Ice Work If You Can Get It
Mark Steyn on the collapsing bandwagon of global warming:
But where did all these experts get the data from? Well, NASA’s assertion that Himalayan glaciers “may disappear altogether” by 2030 rests on one footnote, citing the IPCC’s Fourth Assessment Report from 2007.
In fact, the Fourth Assessment Report suggests 2035 as the likely arrival of Armageddon, but what’s half a decade between scaremongers? They rate the likelihood of the glaciers disappearing as “very high”—i.e., more than 90 per cent. And the IPCC was awarded the Nobel Peace Prize for that report, so it must be kosher, right? Well, yes, its Himalayan claims rest on a 2005 World Wildlife Fund report called “An Overview of Glaciers.”
WWF? Aren’t they something to do with pandas and the Duke of Edinburgh? True. But they wouldn’t be saying this stuff if they hadn’t got the science nailed down, would they? The WWF report relies on an article published in the New Scientist in 1999 by Fred Pearce.
That’s it? One article from 12 years ago in a pop-science mag? Oh, but don’t worry, back in 1999 Fred did a quickie telephone interview with a chap called Syed Hasnain of Jawaharlal Nehru University in Delhi. And this Syed Hasnain cove presumably knows a thing or two about glaciers.
Well, yes. But he now says he was just idly “speculating”; he didn’t do any research or anything like that.
But so what? His musings were wafted upwards through the New Scientist to the World Wildlife Fund to the IPCC to a global fait accompli: the glaciers are disappearing. Everyone knows that. You’re not a denier, are you? India’s environment minister, Jairam Ramesh, says there was not “an iota of scienti?c evidence” to support the 2035 claim. Yet that proved no obstacle to its progress through the alarmist establishment. Dr. Murari Lal, the “scientist” who included the 2035 glacier apocalypse in the IPCC report, told Britain’s Mail on Sunday that he knew it wasn’t based on “peer-reviewed science” but “we thought we should put it in”—for political reasons.

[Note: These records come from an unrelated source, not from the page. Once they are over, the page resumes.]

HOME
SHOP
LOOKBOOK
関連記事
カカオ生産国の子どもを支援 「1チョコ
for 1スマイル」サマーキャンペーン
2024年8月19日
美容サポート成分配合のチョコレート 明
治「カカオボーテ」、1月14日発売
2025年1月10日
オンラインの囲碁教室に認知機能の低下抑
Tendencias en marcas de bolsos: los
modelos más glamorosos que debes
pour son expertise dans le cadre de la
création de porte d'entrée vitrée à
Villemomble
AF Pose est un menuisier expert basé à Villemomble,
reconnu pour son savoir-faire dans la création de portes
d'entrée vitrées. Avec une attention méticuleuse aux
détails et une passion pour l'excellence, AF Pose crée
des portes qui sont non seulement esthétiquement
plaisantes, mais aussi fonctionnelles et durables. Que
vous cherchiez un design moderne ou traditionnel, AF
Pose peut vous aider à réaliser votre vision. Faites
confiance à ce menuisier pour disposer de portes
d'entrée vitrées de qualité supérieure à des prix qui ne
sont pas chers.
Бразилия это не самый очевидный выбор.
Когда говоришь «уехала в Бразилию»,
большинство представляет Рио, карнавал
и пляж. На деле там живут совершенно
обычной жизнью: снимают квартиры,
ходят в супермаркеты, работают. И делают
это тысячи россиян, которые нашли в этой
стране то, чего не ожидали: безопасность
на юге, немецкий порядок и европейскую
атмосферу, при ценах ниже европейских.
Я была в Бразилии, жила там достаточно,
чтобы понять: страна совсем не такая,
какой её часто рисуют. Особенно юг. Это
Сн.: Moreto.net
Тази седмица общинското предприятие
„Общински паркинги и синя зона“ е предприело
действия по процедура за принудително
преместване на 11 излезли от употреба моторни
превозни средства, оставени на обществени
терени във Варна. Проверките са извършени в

In other words the science wasn’t settled. Rather, the propaganda was settled on. And that propaganda took on a life of its own and was repeated over and over and over, in ever more shrill bits of propaganda masquerading as science. (Go read the entire piece, Steyn is at his best when slapping around the easily led.)
If the news corpse exercised even a small amount of basic curiosity, they would be noticing odd little things, such as the vast wealth apparently acquired by Dr. Rajendra Pachauri, head of the IPCC. Or the vast wealth acquired by Al Gore. And if the news corpse was even modestly endowed with a kindergarten level ability to connect the dots, they would have smelled a rat long ago. Several rats.
Instead, they hopped onto the bandwagon along with thousands upon thousands other useful idiots and began hyping the fraud.
And it is fraud, writ large.
What ought to be settled on is how to bring the fraudsters to justice for what they have done and are still attempting to do.
The bandwagon is collapsing under the weight of the lies piled onto it.